Dolphin Cove Jamaica
- Interactive map of Dolphin Cove Jamaica
- Location: Ocho Rios, St. Ann; Montego Bay, St. James; and Lucea, Hanover
- Coordinates: 18°25′02″N 77°07′49″W﻿ / ﻿18.4171°N 77.1304°W
- Owner: Too Cool Ltd; Dolphin Cove Negril Ltd.
- Slogan: Experience of a lifetime
- Operating season: year round
- Website: dolphincoveja.com

= Dolphin Cove Jamaica =

Dolphin Cove Jamaica is a marine attraction in Jamaica at which guests can swim and interact with dolphins, sharks, and stingrays in their natural environment. Visitors may also interact with other species including iguanas, snakes and a variety of birds as well as other marine creatures in the Jungle Trail Walk. Dolphin Cove has been the recipient of many awards.

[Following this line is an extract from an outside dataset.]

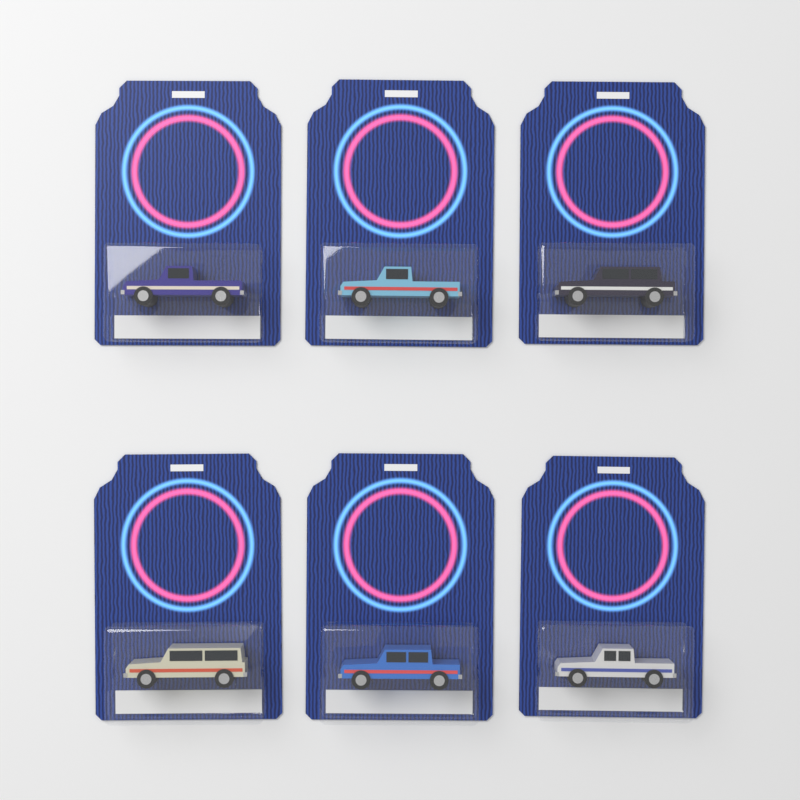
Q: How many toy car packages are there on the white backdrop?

The company operates three facilities on the island: Ocho Rios, Montego Bay, and Lucea, which is claimed to be the largest natural dolphin lagoon in the world.

==History==
When it opened in 2001, Dolphin Cove Ocho Rios was the first attraction of its kind in Jamaica. The second park opened in Montego Bay in 2005 at the Half Moon Resort and is reserved for guests of the resort. The third facility at Lucea opened during 2010.

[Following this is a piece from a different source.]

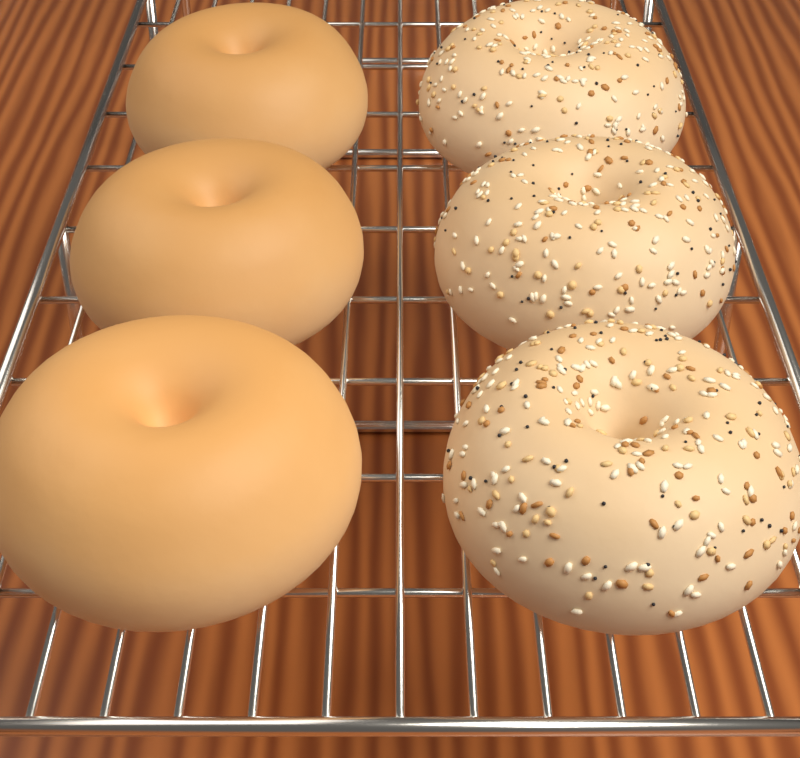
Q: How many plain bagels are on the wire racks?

In 2014, the company reportedly received two dolphins from a hotel in Peru, whose captivity had been the subject of controversy.

In 2015, Dolphin Discovery bought these locations, and now they are partners. On March 31, 2025, The Dolphin Company, owner of Dolphin Discovery and Dolphin Cove, filed for Chapter 11 bankruptcy protection to deal with its debt and financial challenges.